Mein Vater wurde so rot, genauso wie ich. ,,Ach ja, der Apfel fällt nicht weit vom Stamm.", bemerkte Lydia kichernd, während sie näher kam.

,,Genau, sie meinen sicher Chiasamen." Seth verdrehte die Augen.

,,Da fällt mir ein, Langsamigkeit könnte auch bedeuten, dass jemand für lange Zeit seine Samen aus-"

Ich unterbrach Cassandra. ,,WÜRDET IHR WOHL AUFHÖREN?!"

,,Sie hat jemand gesagt, also ist es jetzt eindeutig, dass kein Chia gemeint ist.", bemerkte Lydia.

,,Fragt sich nur wessen Samen." Joe grinste.

,,Vielleicht die Samen von S-" Und schon wieder wurde Cassandra unterbrochen, dieses Mal von Papa.
,,KEINER SAGT HIER DAS S-WORT!"

,,Selchfleischfilet.", flüsterte Joe verschwörerisch.

,,Soziologiestudium.", hauchte Lydia.

,,Säureregulator.", kicherte Cassandra.

,,Wirklich?!", stieß Seth aus. Er blinzelte ungläubig. ,,Das sind die ersten Wörter, die euch bei S einfallen?
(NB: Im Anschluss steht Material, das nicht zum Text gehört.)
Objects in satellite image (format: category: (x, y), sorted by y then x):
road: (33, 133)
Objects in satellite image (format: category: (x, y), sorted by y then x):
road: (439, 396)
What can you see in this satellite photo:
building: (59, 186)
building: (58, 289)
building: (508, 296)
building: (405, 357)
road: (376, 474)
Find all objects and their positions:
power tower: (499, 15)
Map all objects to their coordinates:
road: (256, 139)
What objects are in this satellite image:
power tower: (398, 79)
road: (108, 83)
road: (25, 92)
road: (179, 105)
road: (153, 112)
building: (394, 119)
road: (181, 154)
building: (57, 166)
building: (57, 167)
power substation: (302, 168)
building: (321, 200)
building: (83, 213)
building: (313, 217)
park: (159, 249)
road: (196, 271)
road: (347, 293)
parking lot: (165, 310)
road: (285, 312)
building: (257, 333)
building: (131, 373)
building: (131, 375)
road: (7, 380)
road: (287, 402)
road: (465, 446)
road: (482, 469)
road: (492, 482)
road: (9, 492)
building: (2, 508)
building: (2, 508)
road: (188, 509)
Was ist mit dem berühmten Drei-Buchstaben-Wort?"

Kurz war es still.

,,Senf?", kam es von Joe.

In diesem Moment entschied sich mein Vater es aufzugeben, mir das Kämpfen beizubringen und verließ den Raum.

,,Mich düngt, das sind vier Buchstaben.", meinte Lydia nachdenklich.

Bevor Joe es nochmal versuchen konnte, oder vielleicht sogar jemand das wahre, böse S-Wort aussprechen konnte (der Name einer sehr kriminellen Person, die sehr kriminelle Dinge tat, wie unter anderem mich mehrmals zu entführen. Und Menschen zu töten.), wandte ich mich an Lydia. Sie trug seit der Nacht der Rettung/Entführung keinen Bart mehr, obwohl ich den Eindruck hatte, dass sie es genossen hatte.
Das war jetzt etwas mehr als drei Monate her.